* Given information *
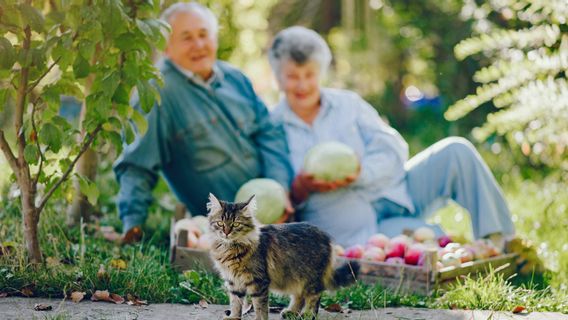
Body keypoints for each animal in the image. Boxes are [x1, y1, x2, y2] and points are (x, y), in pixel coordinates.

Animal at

* * *

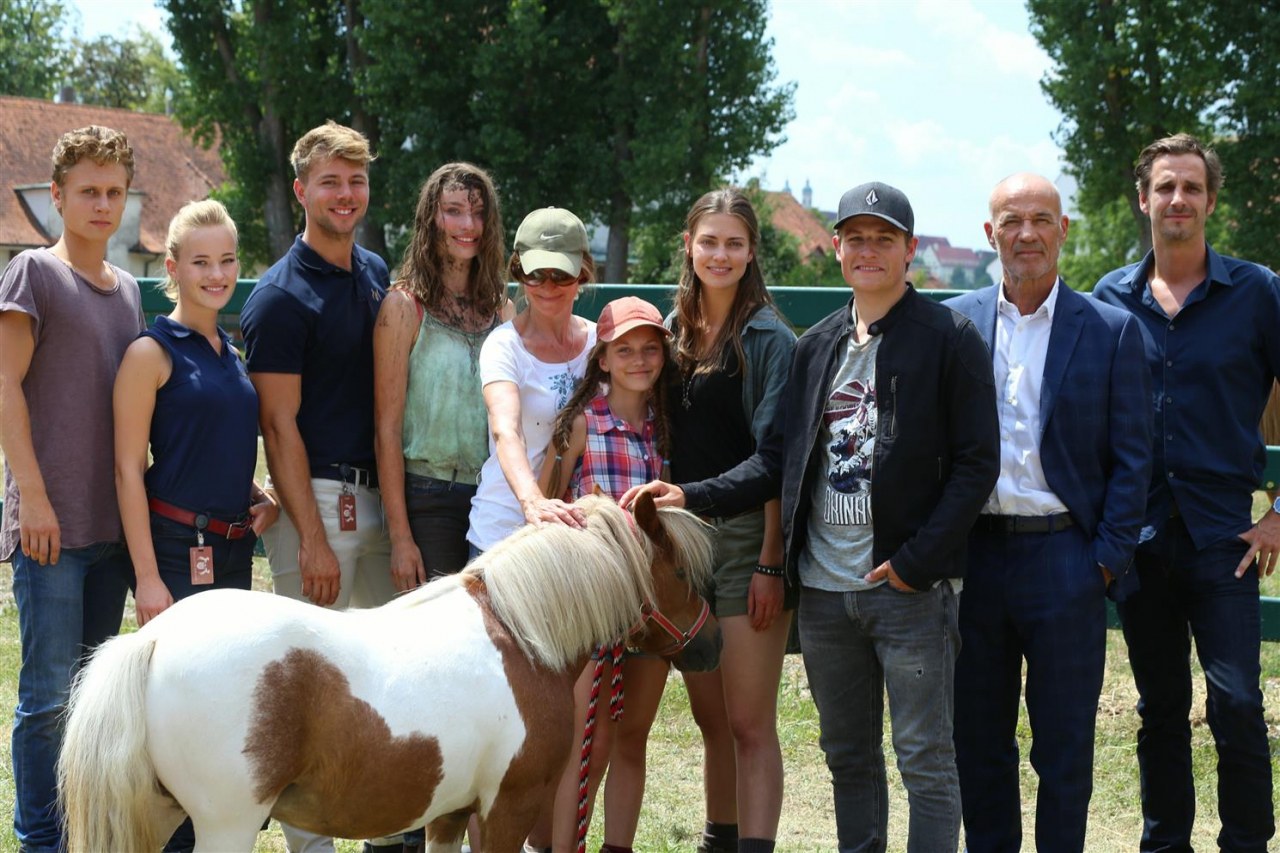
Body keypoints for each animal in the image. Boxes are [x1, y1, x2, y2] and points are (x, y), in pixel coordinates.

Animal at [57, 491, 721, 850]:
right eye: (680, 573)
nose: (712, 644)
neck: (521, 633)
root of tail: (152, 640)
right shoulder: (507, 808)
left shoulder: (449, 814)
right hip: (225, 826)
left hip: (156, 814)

* What to produce *
Above are the lines; repeat exactly the ones from the line containing "right eye: (680, 573)" down to the line containing "left hip: (156, 814)", both inclusive.

* Written response *
right eye: (680, 573)
nose: (712, 644)
neck: (521, 633)
root of tail: (152, 640)
right shoulder: (507, 808)
left shoulder: (449, 814)
right hip: (225, 826)
left hip: (156, 814)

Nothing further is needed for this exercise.